Exercise text
━━━

Reputation: 365
I'm trying to extract only <xref>
data along with their book IDs using a XQuery (I'm new to this).
Here is the input data:
<book id="6636551">
<master_information>
<book_xref>
<xref type="Fiction" type_id="1">72771KAM3</xref>
<xref type="Non_Fiction" type_id="2">US72771KAM36</xref>
</book_xref>
</master_information>
<book_details>
<price>24.95</price>
<publish_date>2000-10-01</publish_date>
<description>An in-depth look at creating applications with XML.</description>
</book_details>
</book>
<book id="119818569">
<master_information>
<book_xref>
<xref type="Fiction" type_id="1">070185UL5</xref>
<xref type="Non_Fiction" type_id="2">US070185UL50</xref>
</book_xref>
</master_information>
<book_details>
<price>19.25</price>
<publish_date>2002-11-01</publish_date>
<description>A former architect battles corporate zombies,
an evil sorceress, and her own childhood to become queen
of the world.</description>
</book_details>
</book>
<book id="119818568">
<master_information>
<book_xref>
<xref type="Fiction" type_id="1">070185UK7</xref>
<xref type="Non_Fiction" type_id="2">US070185UK77</xref>
</book_xref>
</master_information>
<book_details>
<price>5.95</price>
<publish_date>2004-05-01</publish_date>
<description>After the collapse of a nanotechnology
society in England, the young survivors lay the
foundation for a new society.</description>
</book_details>
</book>
<book id="119818567">
<master_information>
<book_xref>
<xref type="Fiction" type_id="1">070185UJ0</xref>
<xref type="Non_Fiction" type_id="2">US070185UJ05</xref>
</book_xref>
</master_information>
<book_details>
<price>4.95</price>
<publish_date>2000-09-02</publish_date>
<description>When Carla meets Paul at an ornithology
conference, tempers fly as feathers get ruffled.</description>
</book_details>
</book>
Expected output format 1:
<book id="6636551">
<master_information>
<book_xref>
<xref type="Fiction" type_id="1">72771KAM3</xref>
<xref type="Non_Fiction" type_id="2">US72771KAM36</xref>
</book_xref>
</master_information>
</book>
XQuery that I'm using for format 1:
for$x in //book_xref/xref
return $x
Question for format 1: I tried including book id separately so that it's included in the output but it doesn't match the expected format as I mentioned above. How do I get the book id to be fetched as well in the output per the format?

━━━

Dataset
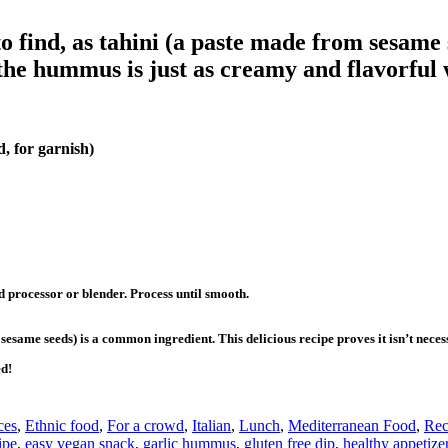
 find, as tahini (a paste made from sesame 
the hummus is just as creamy and flavorful w
, for garnish)
d processor or blender. Process until smooth.
sesame seeds) is a common ingredient. This delicious recipe proves it isn’t nece
ed!
ces
,
Ethnic food
,
For a crowd
,
Italian
,
Lunch
,
Mediterranean Food
,
Rec
ipe
,
easy vegan snack
,
garlic hummus
,
gluten free dip
,
healthy appetize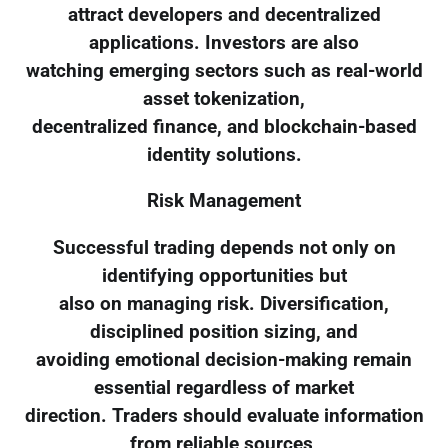
attract developers and decentralized
applications. Investors are also
watching emerging sectors such as real-world
asset tokenization,
decentralized finance, and blockchain-based
identity solutions.
Risk Management
Successful trading depends not only on
identifying opportunities but
also on managing risk. Diversification,
disciplined position sizing, and
avoiding emotional decision-making remain
essential regardless of market
direction. Traders should evaluate information
from reliable sources,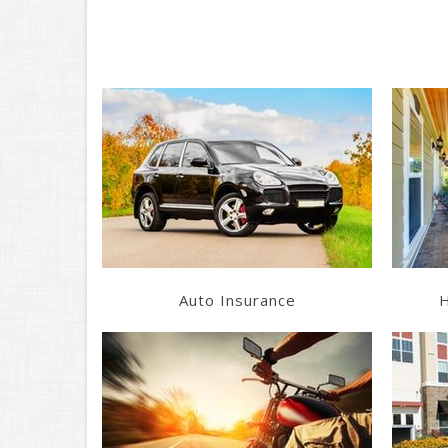
Learn More
Get a Quote
Auto Insurance
H
Learn More
Get a Quote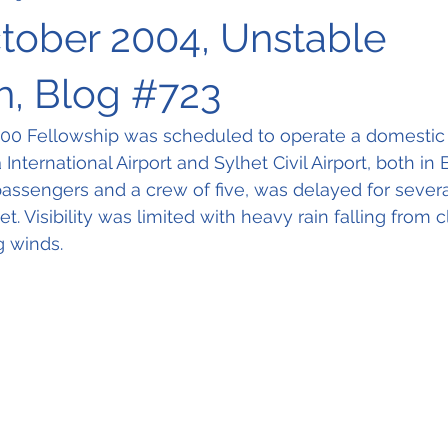
ctober 2004, Unstable
, Blog #723
00 Fellowship was scheduled to operate a domestic f
nternational Airport and Sylhet Civil Airport, both in
 passengers and a crew of five, was delayed for severa
t. Visibility was limited with heavy rain falling from 
g winds.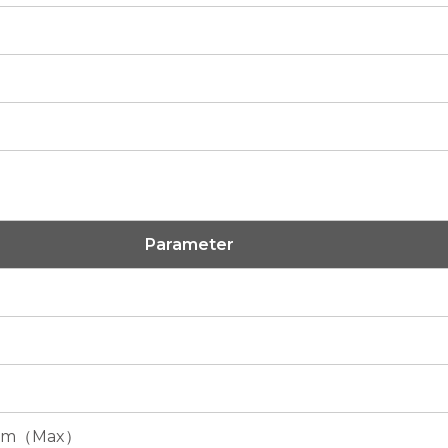
Parameter
mm（Max）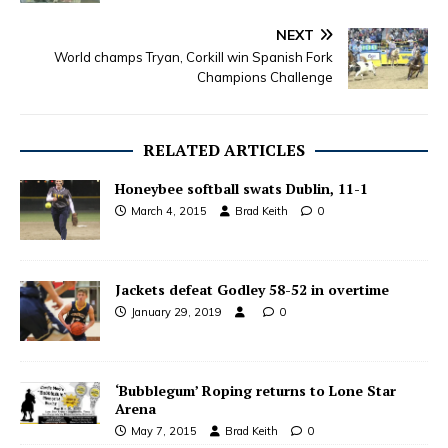
NEXT
World champs Tryan, Corkill win Spanish Fork
Champions Challenge
RELATED ARTICLES
Honeybee softball swats Dublin, 11-1
March 4, 2015
Brad Keith
0
Jackets defeat Godley 58-52 in overtime
January 29, 2019
0
‘Bubblegum’ Roping returns to Lone Star
Arena
May 7, 2015
Brad Keith
0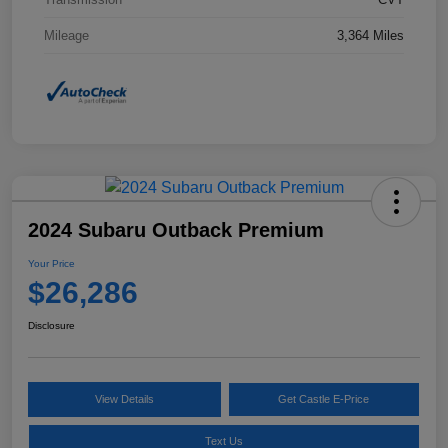
Mileage
3,364 Miles
2024 Subaru Outback Premium
Your Price
$26,286
Disclosure
View Details
Get Castle E-Price
Text Us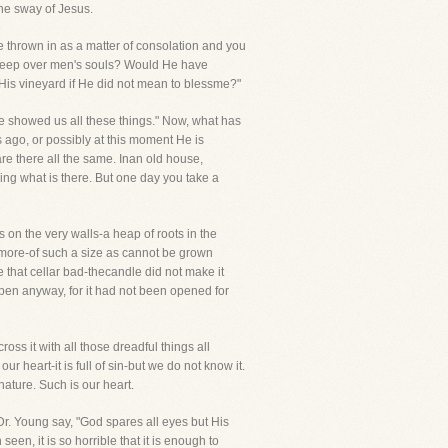
he sway of Jesus.
be thrown in as a matter of consolation and you
weep over men's souls? Would He have
His vineyard if He did not mean to blessme?"
ve showed us all these things." Now, what has
 ago, or possibly at this moment He is
are there all the same. Inan old house,
ing what is there. But one day you take a
s on the very walls-a heap of roots in the
d more-of such a size as cannot be grown
e that cellar bad-thecandle did not make it
open anyway, for it had not been opened for
ss it with all those dreadful things all
ur heart-it is full of sin-but we do not know it.
rnature. Such is our heart.
Dr. Young say, "God spares all eyes but His
een, it is so horrible that it is enough to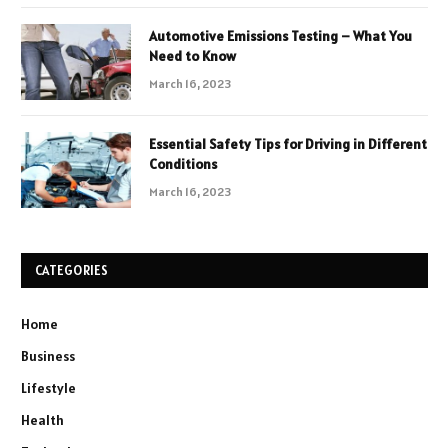
Automotive Emissions Testing – What You
Need to Know
March 16, 2023
Essential Safety Tips for Driving in Different
Conditions
March 16, 2023
CATEGORIES
Home
Business
Lifestyle
Health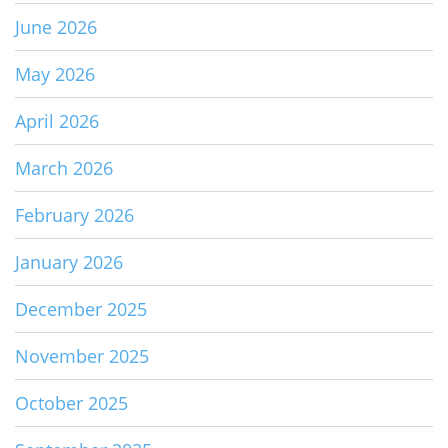
June 2026
May 2026
April 2026
March 2026
February 2026
January 2026
December 2025
November 2025
October 2025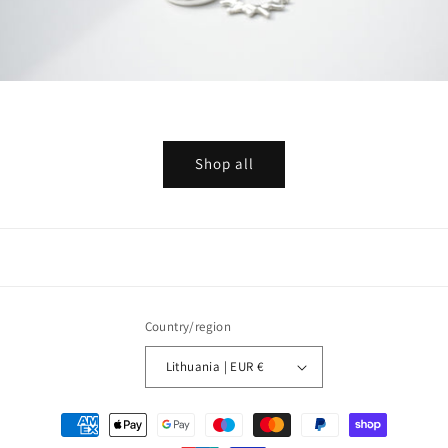
Shop all
Country/region
Lithuania | EUR €
Payment
methods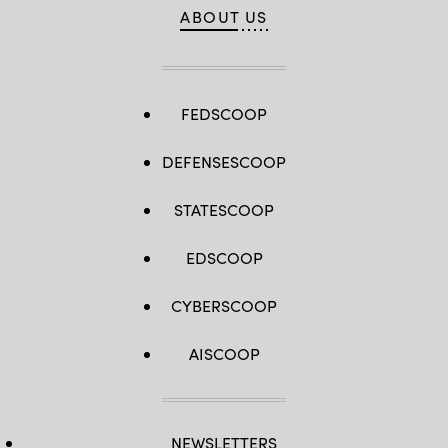
ABOUT US
FEDSCOOP
DEFENSESCOOP
STATESCOOP
EDSCOOP
CYBERSCOOP
AISCOOP
NEWSLETTERS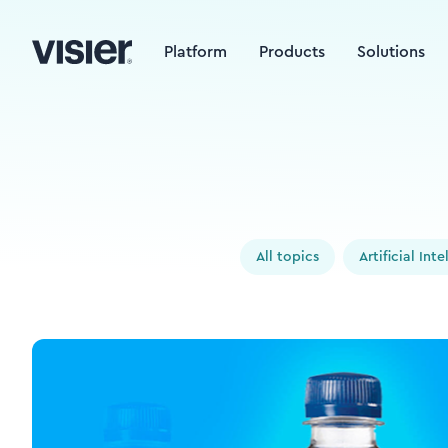
Platform
Products
Solutions
All topics
Artificial Int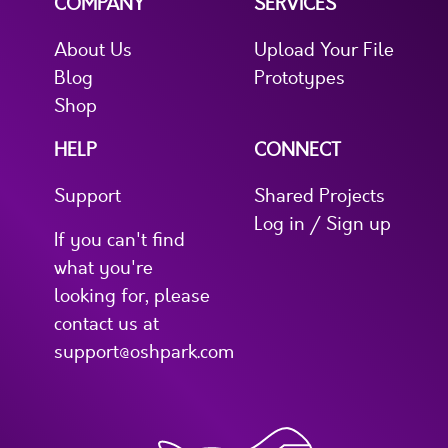
COMPANY
SERVICES
About Us
Upload Your File
Blog
Prototypes
Shop
HELP
CONNECT
Support
Shared Projects
Log in / Sign up
If you can't find
what you're
looking for, please
contact us at
support@oshpark.com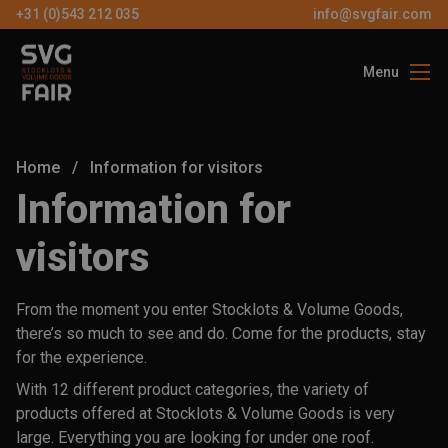
+31 (0)543 212 035
info@svgfair.com
Menu
About us
Visitors
Home
/
Information for visitors
Exhibitors
Information for
Partners
visitors
Contact
From the moment you enter Stocklots & Volume Goods,
there’s so much to see and do. Come for the products, stay
EN
for the experience.
With 12 different product categories, the variety of
FREE
products offered at Stocklots & Volume Goods is very
TICKETS
large. Everything you are looking for under one roof.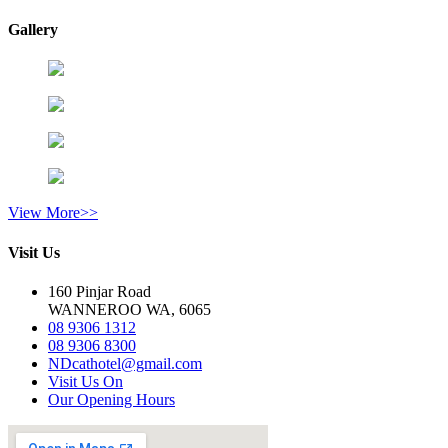
Gallery
View More>>
Visit Us
160 Pinjar Road
WANNEROO WA, 6065
08 9306 1312
08 9306 8300
NDcathotel@gmail.com
Visit Us On
Our Opening Hours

━━━

Requirement 1
Please decide whether each statement agrees with the XQuery post above. Answer yes or no for each, and quote the words from the post that settle it.
(a) The poster is new to XQuery.
(b) The book with id "119818568" costs 19.25.
(c) The XQuery used for format 1 selects the book_details elements.
Requirement 2
Write the next part of the XQuery post, beginning after its final question.

Exercise output 1
(a) Yes: "(I'm new to this)"
(b) No: "<price>5.95</price>"
(c) No: "for$x in //book_xref/xref"

Exercise output 2
Expected output format 2 (comma delimited):
book_id, xref_type, xref_type_id, xref
6636551, Fiction, 1, 72771KAM3
6636551, Non_Fiction, 2, US72771KAM36
119818569, Fiction, 1, 070185UL5
119818569, Non_Fiction, 2, US070185UL50
etc.
Question for format 2: How can I get output in comma delimited format through XQuery? Do I need to stick to XSLT for that?
I appreciate your response.
Upvotes: 3
Views: 1196
Reputation: 5294
XQuery is a great way to generate CSV files from your XML data, whether the source is a single XML document or a collection of XML documents stored on the filesystem or in an XML database. There are a number of approaches one might take in XQuery. For one that uses XQuery 3.1 array structures and serialization facility to corral your data into rows and cells, see the tutorial at https://github.com/CliffordAnderson/XQuery4Humanists/blob/master/05-Generating-JSON-and-CSV.md.
Upvotes: 2
Reputation: 167716
For the CSV you can use string-join
i.e. for those four values you can use
//book//book_xref/xref/string-join((ancestor::book/@id, @type, @type_id, .), ',')
which would give a sequence of strings with the record data; if you want a single string with the header line and those data lines you can use another string-join:
string-join(('book_id,xref_type,xref_type_id,xref', //book//book_xref/xref/string-join((ancestor::book/@id, @type, @type_id, .), ',')), ' ')
For the transformation/XML extraction reconstruct the book
elements with the xref
descendants and add the master_information
e.g.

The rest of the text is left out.